### TASK INSTRUCTIONS
1. Repeat the passage of the Supreme Court judgment between "The dispute centres" and "them as lessee.", inclusive, word for word.
2. Write the next part of the Supreme Court judgment on the seigniorage dispute, picking up after its last sentence.

TEXT PROVIDED Block Start

Divisional Forest Officer & Ors vs Tata Finlay Ltd. & Anr on 10 July, 2001

Supreme Court of India
Divisional Forest Officer & Ors vs Tata Finlay Ltd. & Anr on 10 July, 2001
Author: S S Quadri
Bench: S.N.Variava, S.S.M.Quadri
           CASE NO.:
Appeal (civil) 2529  of  1997



PETITIONER:
DIVISIONAL FOREST OFFICER & ORS.

	Vs.

RESPONDENT:
TATA FINLAY LTD. & ANR.

DATE OF JUDGMENT:	10/07/2001

BENCH:
S.N.Variava, S.S.M.Quadri




JUDGMENT:

SYED SHAH MOHAMMED QUADRI, J.

The State of Kerala and the Divisional Forest Officers of two
divisions are in appeal, by special leave, against the judgment and
order of the High Court of Kerala at Ernakulam in O.P.No.1156 of
1981 dated January 31, 1984. The High Court held that the Kerala
Grants and Leases (Modification of Rights) Act, 1980 (for short ‘the
1980 Act’) was not applicable to the lands held by the respondents
under lease and quashed the impugned demand notices issued by the
appellants demanding seigniorage rates from the lessees for all the
produce cut and removed from the demised lands, as per sanction
given, including produce consumed inside the concession area by
them.

The dispute centres round the validity of demand of seigniorage
rates raised by the appellants in respect of cutting and removing
eucalyptus trees grown and used by the respondents on the land held
by them as lessee.

TEXT PROVIDED Block End
MATERIAL SHOWN Block Start

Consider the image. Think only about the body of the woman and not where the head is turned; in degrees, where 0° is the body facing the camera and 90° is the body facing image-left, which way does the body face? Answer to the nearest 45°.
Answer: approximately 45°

MATERIAL SHOWN Block End
MATERIAL SHOWN Block Start

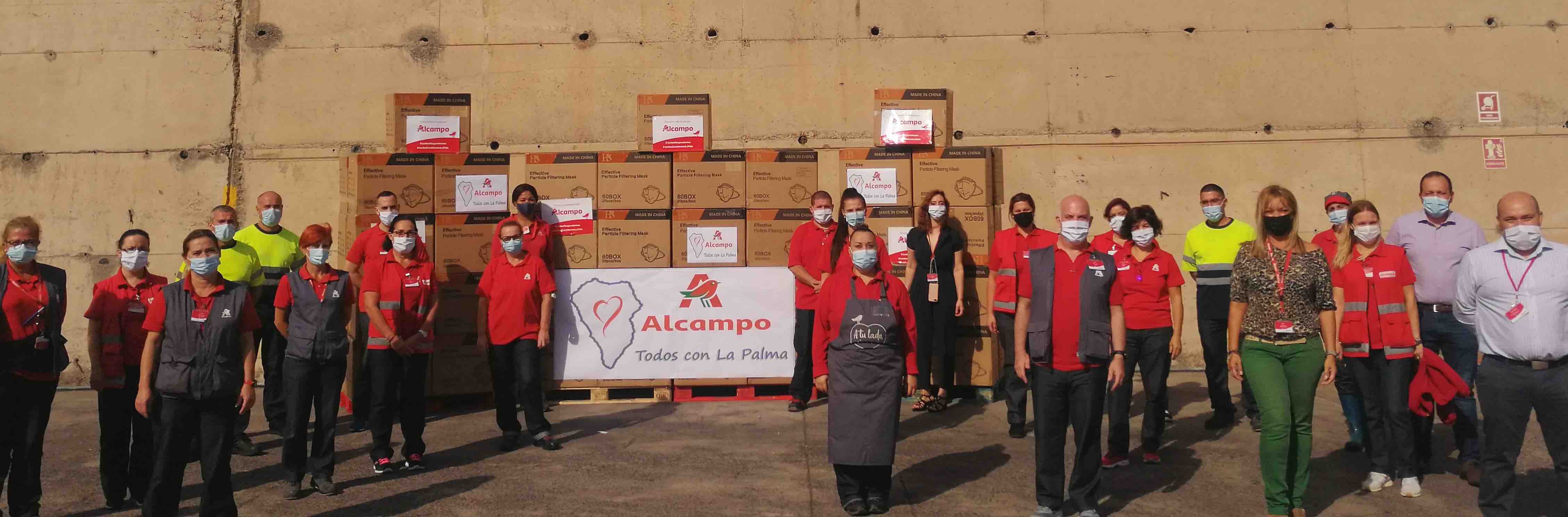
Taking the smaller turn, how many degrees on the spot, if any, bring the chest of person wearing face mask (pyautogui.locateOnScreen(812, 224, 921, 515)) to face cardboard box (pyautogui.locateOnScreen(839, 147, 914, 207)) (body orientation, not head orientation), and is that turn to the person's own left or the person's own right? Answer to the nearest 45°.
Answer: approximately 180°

MATERIAL SHOWN Block End

### RESULTS OF THE TASKS
1.
The dispute centres round the validity of demand of seigniorage
rates raised by the appellants in respect of cutting and removing
eucalyptus trees grown and used by the respondents on the land held
by them as lessee.

2.
To make the controversy intelligible, it will be necessary to
note the relevant facts.

The first respondent is the successor-in-interest of the lessee of
Poonjar concession land. It carries on the business of plantation and
manufacturing tea. On July 11, 1877, Poonjar Chief granted
concession by way of lease of large extent of land in the erstwhile
Travancore State, in favour of one John Daniel Munro for
consideration of Rs.5000/- and yearly rent of Rs.3,000/-. The grant
was ratified by Maharajah of Travancore under a deed executed on
November 28, 1878. On a request made by the said Munro, a further
concession was granted in respect of the same land with some
extended rights on July 26, 1879. That land which comprises of
Kannan Devan Hills was later transferred by him in favour of North
Travancore Land Planting and Agricultural Society Ltd. on December
8, 1879. With regard to reduction of the tax liability under the said
deed an agreement was entered into between the society and the
Poonjar Chief on August 2, 1886. By a Royal Proclamation dated
September 24, 1899 made by the Maharaja the territory of Poonjar
Chief including the lands in question was made part of the State of
Travancore reserving the right of Poonjar Chief to receive the annual
rent of Rs.3000/- under the aforementioned concession. The first
respondent also holds as lessee ‘Malki Marai Estate’ which was leased
out by the Maharaja of the erstwhile Government of Cochin in favour
of its predecessor-in-interest. The land in dispute encompasses both
Kannan Devan Hills area as well as Malki Marai Estate. The second
respondent is the Regional Officer of the first respondent (hereinafter
they will be referred to as ‘the respondent’).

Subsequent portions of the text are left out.